«ВЗЯТИЕ СНЕЖНОГО ГОРОДКА»
И «ПОКОРЕНИЕ СИБИРИ»
НАХОДЯСЬ в процессе работы над «Боярыней Морозовой», Суриков уже замышлял ряд других произведений. Суриков мог выбирать тему, отстранять ее из множества других. Параллельная духовная работа, а часто и технологическая, не смешиваясь, не сбивали с толку одна другую.
«Утро стрелецкой казни», «Меншиков в Березове», «Боярыня Морозова» жили одновременно в душе художника. В том же логическом цикле находился замысел «Стеньки Разина». В разгар работы над «Боярыней Морозовой» Суриков уже делает набросок будущей композиции, посвященной народному герою.
Не случись рокового события, назревавшего давно в семейной жизни художника, события, резко и больно — нарушившего закономерное развитие дарования — мастера, всего вероятнее, через два-три года появился бы «Стенька Разин», а не 20 лет спустя, как случилось.
Почти наверно можно сказать, что подъем духа, вызванный в Сурикове после «Боярыни Морозовой», встретившей высокое общественное признание, послужил бы плодотворным разбегом к еще сильнейшим удачам в дальнейшем, к осуществлению «Стеньки Разина» более ярко и убедительно, чем это произошло на самом деле.

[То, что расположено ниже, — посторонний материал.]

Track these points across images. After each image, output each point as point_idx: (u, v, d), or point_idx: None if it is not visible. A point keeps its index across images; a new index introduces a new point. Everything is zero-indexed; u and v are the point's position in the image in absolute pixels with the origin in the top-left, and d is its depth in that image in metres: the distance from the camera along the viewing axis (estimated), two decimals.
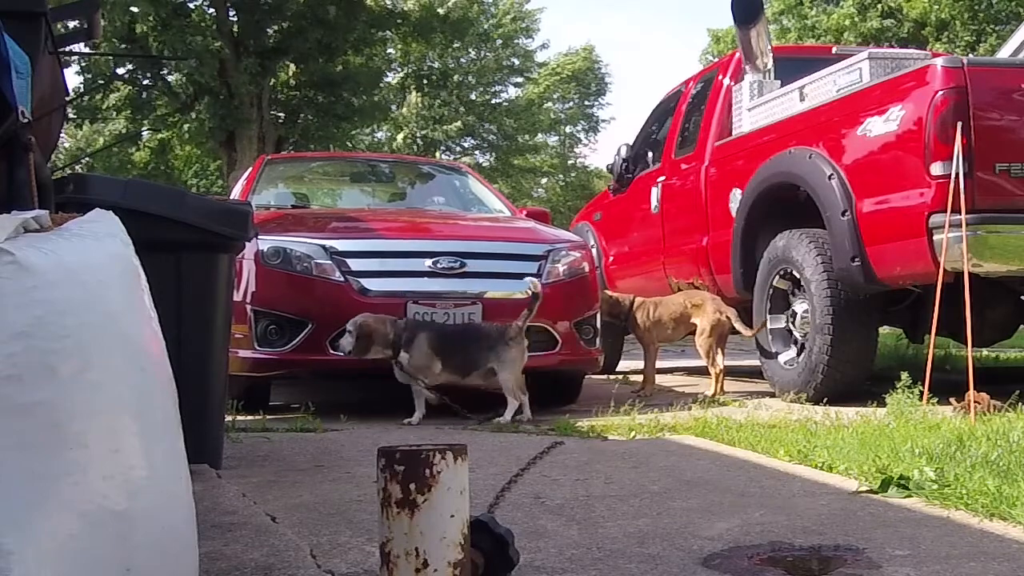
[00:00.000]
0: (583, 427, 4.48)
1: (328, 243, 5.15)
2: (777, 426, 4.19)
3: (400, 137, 31.32)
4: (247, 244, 3.70)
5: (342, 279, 5.04)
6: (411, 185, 7.84)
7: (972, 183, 4.50)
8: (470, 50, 33.32)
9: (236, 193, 6.90)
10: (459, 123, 31.92)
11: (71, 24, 3.08)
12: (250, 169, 7.24)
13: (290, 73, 20.05)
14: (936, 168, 4.58)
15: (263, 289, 5.10)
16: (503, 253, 5.40)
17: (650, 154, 7.81)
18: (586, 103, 37.45)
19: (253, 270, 5.10)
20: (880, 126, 4.95)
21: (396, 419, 4.80)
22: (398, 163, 9.26)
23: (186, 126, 18.92)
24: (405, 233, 5.63)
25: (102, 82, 17.95)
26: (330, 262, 5.07)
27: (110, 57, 17.05)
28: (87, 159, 24.86)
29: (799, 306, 5.60)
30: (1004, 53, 11.28)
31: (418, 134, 31.35)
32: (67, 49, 3.41)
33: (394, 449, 1.77)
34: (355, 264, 5.10)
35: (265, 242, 5.06)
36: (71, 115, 17.34)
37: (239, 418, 4.59)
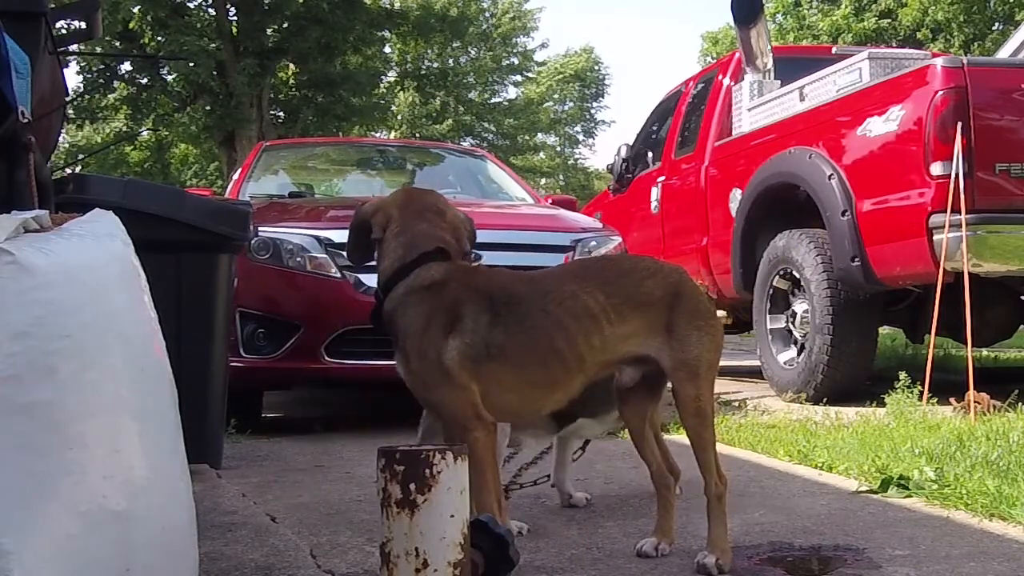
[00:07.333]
0: None
1: (324, 234, 4.55)
2: (777, 426, 4.19)
3: (393, 136, 31.28)
4: None
5: (339, 275, 4.47)
6: (422, 171, 7.04)
7: (972, 183, 4.50)
8: (470, 49, 33.36)
9: (230, 184, 6.39)
10: (450, 121, 31.79)
11: (71, 24, 3.08)
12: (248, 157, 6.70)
13: (289, 73, 20.07)
14: (936, 168, 4.58)
15: (250, 287, 4.43)
16: (524, 244, 4.77)
17: (650, 154, 7.80)
18: (585, 104, 37.48)
19: (238, 265, 4.75)
20: (880, 126, 4.95)
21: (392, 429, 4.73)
22: (408, 148, 8.41)
23: (183, 124, 18.93)
24: None
25: (102, 82, 17.96)
26: (325, 256, 4.50)
27: (109, 57, 17.05)
28: (83, 157, 24.83)
29: (799, 306, 5.59)
30: (1004, 53, 11.26)
31: (416, 133, 31.32)
32: (67, 49, 3.41)
33: (394, 449, 1.77)
34: None
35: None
36: (71, 115, 17.33)
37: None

Промежуток от времени окончания «Боярыни Морозовой» до появления «Стеньки Разина», хотя он и отмечен созданием «Покорения Сибири», все же полон душевных метаний, печали, боли от незажи-ваемого удара, Суриков выбит из правильной и счастливой жизненной колеи, чувствуется в нем надрыв, утраченное мудрое спокойствие. Страстная неукротимая натура пережила подлинное душевное потрясение. Рана была особенно чувствительна при тех безоблачных перспективах, которые открывались перед художником после достигнутых успехов.
Жена Василия Ивановича, Елизавета Августовна, давно болела. В год окончания «Боярыни Морозовой» она слегла и 8-го апреля 1888 года скончалась. Глубокая любовь связывала художника с женой, и потеря самого близкого человека произвела огромное впечатление на Сурикова.

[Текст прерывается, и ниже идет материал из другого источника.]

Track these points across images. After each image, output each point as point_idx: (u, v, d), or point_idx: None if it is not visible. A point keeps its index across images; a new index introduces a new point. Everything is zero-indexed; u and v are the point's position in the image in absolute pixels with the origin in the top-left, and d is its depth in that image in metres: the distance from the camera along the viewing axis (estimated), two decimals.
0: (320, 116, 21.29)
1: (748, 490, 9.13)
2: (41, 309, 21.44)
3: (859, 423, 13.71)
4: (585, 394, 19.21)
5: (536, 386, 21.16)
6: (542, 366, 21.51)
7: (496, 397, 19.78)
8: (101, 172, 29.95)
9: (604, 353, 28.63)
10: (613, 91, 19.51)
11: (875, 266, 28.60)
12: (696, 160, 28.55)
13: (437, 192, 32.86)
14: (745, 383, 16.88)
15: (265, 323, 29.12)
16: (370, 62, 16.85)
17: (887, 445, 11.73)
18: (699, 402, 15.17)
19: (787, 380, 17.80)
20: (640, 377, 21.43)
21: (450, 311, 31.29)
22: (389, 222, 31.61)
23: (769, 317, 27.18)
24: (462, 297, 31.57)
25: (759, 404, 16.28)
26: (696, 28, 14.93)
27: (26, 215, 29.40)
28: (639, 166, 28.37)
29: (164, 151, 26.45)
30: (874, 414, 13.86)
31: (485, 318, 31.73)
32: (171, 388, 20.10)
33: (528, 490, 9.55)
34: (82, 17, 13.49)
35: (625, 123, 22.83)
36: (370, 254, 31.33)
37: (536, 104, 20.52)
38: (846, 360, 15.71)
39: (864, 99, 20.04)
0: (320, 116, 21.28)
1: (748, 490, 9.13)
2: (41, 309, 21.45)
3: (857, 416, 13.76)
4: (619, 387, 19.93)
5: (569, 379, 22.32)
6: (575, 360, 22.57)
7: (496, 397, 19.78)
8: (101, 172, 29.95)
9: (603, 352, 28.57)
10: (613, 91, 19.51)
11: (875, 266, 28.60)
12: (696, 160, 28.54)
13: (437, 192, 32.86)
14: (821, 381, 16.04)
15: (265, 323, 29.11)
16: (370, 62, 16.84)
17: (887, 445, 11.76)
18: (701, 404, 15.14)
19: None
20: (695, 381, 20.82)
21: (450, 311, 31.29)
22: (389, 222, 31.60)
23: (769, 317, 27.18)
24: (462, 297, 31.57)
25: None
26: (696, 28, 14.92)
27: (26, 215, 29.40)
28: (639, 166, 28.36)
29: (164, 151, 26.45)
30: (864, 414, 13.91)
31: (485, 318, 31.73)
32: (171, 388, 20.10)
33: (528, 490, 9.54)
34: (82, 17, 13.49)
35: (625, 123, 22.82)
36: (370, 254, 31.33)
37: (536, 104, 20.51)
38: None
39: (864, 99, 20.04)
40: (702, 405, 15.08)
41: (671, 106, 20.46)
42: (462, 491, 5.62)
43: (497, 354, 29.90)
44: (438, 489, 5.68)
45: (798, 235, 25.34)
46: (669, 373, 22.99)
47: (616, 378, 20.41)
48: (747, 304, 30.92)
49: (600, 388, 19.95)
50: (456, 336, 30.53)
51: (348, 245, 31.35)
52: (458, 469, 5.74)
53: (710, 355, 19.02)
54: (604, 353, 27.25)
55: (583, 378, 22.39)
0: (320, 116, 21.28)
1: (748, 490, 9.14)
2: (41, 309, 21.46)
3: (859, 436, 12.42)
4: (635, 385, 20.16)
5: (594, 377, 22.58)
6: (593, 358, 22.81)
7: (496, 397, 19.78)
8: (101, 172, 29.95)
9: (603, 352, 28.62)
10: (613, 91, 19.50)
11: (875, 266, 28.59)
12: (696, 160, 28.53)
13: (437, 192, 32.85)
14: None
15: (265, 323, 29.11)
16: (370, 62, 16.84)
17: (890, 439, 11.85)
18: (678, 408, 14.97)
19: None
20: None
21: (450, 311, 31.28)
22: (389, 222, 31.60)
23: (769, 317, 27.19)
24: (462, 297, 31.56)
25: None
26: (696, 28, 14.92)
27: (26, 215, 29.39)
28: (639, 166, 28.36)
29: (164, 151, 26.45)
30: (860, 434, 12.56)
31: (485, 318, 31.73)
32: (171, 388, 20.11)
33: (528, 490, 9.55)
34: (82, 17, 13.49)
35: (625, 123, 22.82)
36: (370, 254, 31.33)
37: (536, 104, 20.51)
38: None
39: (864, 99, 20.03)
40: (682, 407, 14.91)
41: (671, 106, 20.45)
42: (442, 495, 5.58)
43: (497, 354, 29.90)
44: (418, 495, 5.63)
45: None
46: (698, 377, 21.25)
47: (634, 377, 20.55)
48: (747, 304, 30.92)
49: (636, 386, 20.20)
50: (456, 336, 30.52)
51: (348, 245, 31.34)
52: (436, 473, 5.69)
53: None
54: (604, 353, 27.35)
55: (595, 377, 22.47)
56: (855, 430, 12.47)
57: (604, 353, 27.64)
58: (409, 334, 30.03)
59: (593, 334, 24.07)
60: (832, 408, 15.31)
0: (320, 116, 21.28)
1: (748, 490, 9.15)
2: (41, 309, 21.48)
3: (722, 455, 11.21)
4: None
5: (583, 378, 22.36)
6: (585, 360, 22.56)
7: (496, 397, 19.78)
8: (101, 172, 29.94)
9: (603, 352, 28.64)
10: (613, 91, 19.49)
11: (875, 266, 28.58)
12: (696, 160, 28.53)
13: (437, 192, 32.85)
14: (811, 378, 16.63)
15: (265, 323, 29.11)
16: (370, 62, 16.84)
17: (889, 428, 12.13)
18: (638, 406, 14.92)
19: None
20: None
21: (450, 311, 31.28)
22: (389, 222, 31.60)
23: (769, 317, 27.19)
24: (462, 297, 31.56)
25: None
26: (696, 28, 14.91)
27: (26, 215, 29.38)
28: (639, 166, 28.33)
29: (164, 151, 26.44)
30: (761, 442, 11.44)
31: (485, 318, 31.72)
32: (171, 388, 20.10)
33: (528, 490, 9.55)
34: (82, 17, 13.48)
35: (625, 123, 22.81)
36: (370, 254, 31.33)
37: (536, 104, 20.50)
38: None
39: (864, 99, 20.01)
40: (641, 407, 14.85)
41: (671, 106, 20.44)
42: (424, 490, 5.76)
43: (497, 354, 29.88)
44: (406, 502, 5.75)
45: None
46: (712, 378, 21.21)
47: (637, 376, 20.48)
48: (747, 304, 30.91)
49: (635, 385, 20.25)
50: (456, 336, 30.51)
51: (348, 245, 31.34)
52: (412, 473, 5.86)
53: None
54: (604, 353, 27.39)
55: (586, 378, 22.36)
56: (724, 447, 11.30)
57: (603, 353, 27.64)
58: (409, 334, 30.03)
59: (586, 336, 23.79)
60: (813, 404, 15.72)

В необузданном порыве, в каком-то бессильном протесте против слепого случая, разрушившего, ему казалось, навсегда его налаженную и счастливую жизнь, в ярости и ненависти к Москве, ко всему, напоминавшему о невозвратном прошлом, Суриков сжег обстановку своей квартиры, книги, мебель, разные вещи, уничтожил ряд этюдов, взял детей и кинулся на родину, в Красноярск, в свой старый отцовский дом, к матери.
Художник как будто перестал существовать. Он забросил всякую работу. Люди воспользовались невменяемым состоянием художника, его небрежностью к своим кровным делам, полнейшему равнодушию к ним: в то время было расхищено немало суриковских этюдов.
Состояние уныния и угнетения, казалось, совсем смяло художника. Ища выхода и успокоения, он проникся религиозными настроениями, не расставался с библией, с разнообразными «священными книгами». Всего вероятнее, что этот выход был подсказан ему окружающими близкими людьми, просто и по-старинке находившими выход печалям и скорбям в религиозном тумане.
Сознание Сурикова затемнилось. Почти два года, покуда художник оставался в Красноярске, он находился в тенетах этого «навождения».
На переплете альбома сибирских рисунков 1887–1890 годов Суриков записал одно из своих раздумий. В нем отражен полный и беспросветный «мрак сознания». «В вере христовой все предусмотрено, — говорит больной человек, — ничего без ответа не оставлено. Чего же искать в так называемой философии. Вера есть дар, талант; не имеющего этого дара — трудно научить. Вера есть высший из всех даров земных. Никакой изобретательный гений земли не сравнится с ним. Кротость есть бич, и раны, нанесенные этим бичом, никогда не заживают. Любовь сильнее смерти».
Под влиянием религиозного помутнения Суриков опять обратился к живописи, только в несвойственном ему жанре.
По собственному признанию, художник в 1889 году «лично для себя» написал картину «Христос, исцеляющий слепого». Когда через несколько лет душевная буря начала утихать, Суриков в значительной мере уже излечился от временных удушливых религиозных настроений, он нарушил свой «завет» относительно этой вещи и выставил ее на очередной передвижной выставке 1893 года.